Yassine Brahim : l’Etat a la mentalité des années 60, le Syndicat doit épouser le 21ème siècle

Yassine Brahim : l’Etat a la mentalité des années 60, le Syndicat doit épouser le 21ème siècle

« L’Etat tunisien vit avec les lourdeurs et la mentalité des années Soixante alors que le Syndicat doit évoluer et épouser le 21ème siècle ». Ce sont là les remarques clés faites, en substance, par Yassine Brahim, président du parti Afek Tounès lors de son passage avec Wassim Ben Larbi à l’Expresso de ce matin du mercredi 13 septembre 2017 sur les ondes d’Express Fm.

C’est dire que le patron d’Afek n’a pas mâché ses mots pour analyser la situation actuelle dans le pays, plus particulièrement après le dernier remaniement ministériel qui a été voté par les élus de l’ARP, y compris ceux d’Afek en dépit du débat passionné qui a eu lieu, la veille, au sein du Conseil national du parti.

Et d’ajouter que le nouveau gouvernement comprend, certes de hautes compétences, mais il y en d’autres dont ceux maintenus au sein de l’équipe gouvernementale que Youssef Chahed a été obligé de maintenir à cause des pressions exercées sur lui pour des considérations partisanes.

Et après avoir révélé l’existence d’une certaine coordination avec Machroû Tounès, Yassine Brahim a reconnu que la situation socioéconomique dans le pays est très difficile dans le sens où il faut trouver des solutions à des problèmes de financement car les procédures bureaucratiques sont trop lentes.

L’invité estime que les subventions pour les produits alimentaires de 1600 millions de dinars, à titre d’exemple, ne vont pas aux vrais destinataires qui les méritent. Et de s’interroger : Pourquoi ne donne –ton pas de l’argent aux parties concernées et mettre un terme à la subvention comme cela se passe dans d’autres pays ? Pourquoi le plus grand grossiste de vente des pâtes se trouve t-il à Ben Guerdane ? Tout simplement parce qu’on exporte les pâtes subventionnées à la Libye…

Et de poursuivre sa série d’interrogations : Pourquoi l’Etat tunisiens distribue t-il les carburant à travers la SNDP-AGIL ? Quelle valeur ajoutée apporte l’Etat tunisiens à travers AGIL, à travers Tunisair ou encore à travers la RNTA qui détient le monopole de la vente du tabac ?

Pourquoi maintient-on le régime forfaitaire d’impôts en matière fiscale pour des métiers libéraux générant des sommes dérisoires de 80 ou 100 dinars par an et par contribuable ?

Pourquoi ne pas réviser certains quotas d’importation et d’exportation avec certains pays dont notamment ceux de l’Union européenne avec qui nous réalisons 70% des tractations commerciales, sachant que l’U E veut bien aider la Tunisie ?

Et à M. Brahim d’enchaîner que les hypothèses émises par l’Etat doivent être réalistes et pragmatiques avant d’indiquer qu’il ne faut plus appréhender les projets faits dans le cadre du partenariat public privé (PPP). Il faut sortir du dogme de la protection des entreprises publiques.
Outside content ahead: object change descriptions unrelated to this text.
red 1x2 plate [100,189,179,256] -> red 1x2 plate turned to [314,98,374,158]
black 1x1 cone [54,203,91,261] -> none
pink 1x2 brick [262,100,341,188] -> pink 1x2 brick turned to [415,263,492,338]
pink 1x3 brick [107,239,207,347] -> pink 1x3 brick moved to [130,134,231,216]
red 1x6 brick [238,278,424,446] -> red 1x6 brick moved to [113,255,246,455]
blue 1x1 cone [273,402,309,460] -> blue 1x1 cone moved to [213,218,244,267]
Il faut accepter que les entreprises confisquées soient revenues dans les meilleurs délais. « Et puis, pourquoi ne pas vendre des partes de l’Etat dans certaines entreprises, sachant que 25% du PIB est distribué par l’Etat », assure t-il en substance.
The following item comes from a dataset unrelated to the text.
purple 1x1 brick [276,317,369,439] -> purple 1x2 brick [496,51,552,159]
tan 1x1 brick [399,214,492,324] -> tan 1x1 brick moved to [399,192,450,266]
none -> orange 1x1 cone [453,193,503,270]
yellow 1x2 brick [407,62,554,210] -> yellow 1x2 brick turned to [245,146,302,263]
Traitant, enfin, des prochaines élections municipales, le président d’Afek reconnaît que son parti est pour le report de ce scrutin pour les raisons que tout le monde connaît : l’absence de président et de deux membres de l’ISIE, l’absence de code de collectivités locales, l’absence de sections du Tribunal administratifs dans les régions à l’intérieur du pays.

« Pourquoi faire un forcing pour voter le pourvoi des postes vacants à l’ISIE alors que les élections ne peuvent se tenir dans des conditions normales dans l’état actuel des choses », conclut-il.